Off the court, for the first time in my life, I was dealing with things such as health insurance, taxes and the fact that I could no longer fit all my worldly possessions in the trunk of my car. I used to hear my parents complain about taxes all the time, but I never thought they were that big a deal. I would just spend about an hour on April 14th of each year filling out my little 1040EZ form and drive it down to the post office. Now my taxes consist of a year-long collection of receipts and an endless search for the ultimate tax shelter.
Along with all these complexities, there are the obvious benefits to having a career as a top pro beach volleyball player. I get paid to keep myself in shape, my office is at the beach, and I don’t even own a suit. In addition, I’ve been fortunate enough to play volleyball in beautiful places such as the Caribbean, Spain and Italy.
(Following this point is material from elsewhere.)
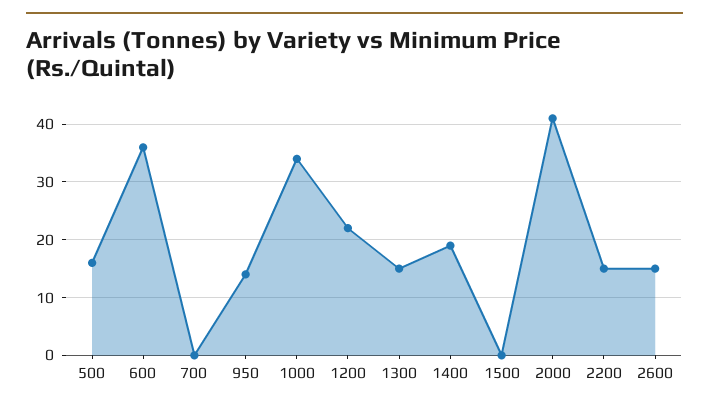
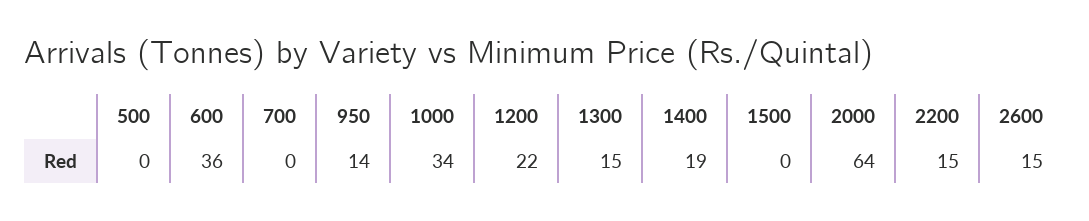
500: 15 -> 0
2000: 40 -> 64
The people I’ve gotten to meet and the things I’ve seen have been nothing short of incredible, and I’m very grateful for that. And the opportunities only seem to be getting better. If I really wanted to, I could be gone on volleyball-related vacations during our entire off-season, but I’ve had to turn down some great offers because I haven’t had the time or energy.
The real challenge for me now is to be able to enjoy this wonderful lifestyle I’ve earned for myself and keep the same focus I had back when things were so simple—that clear desire to be the best volleyball player I can possibly be.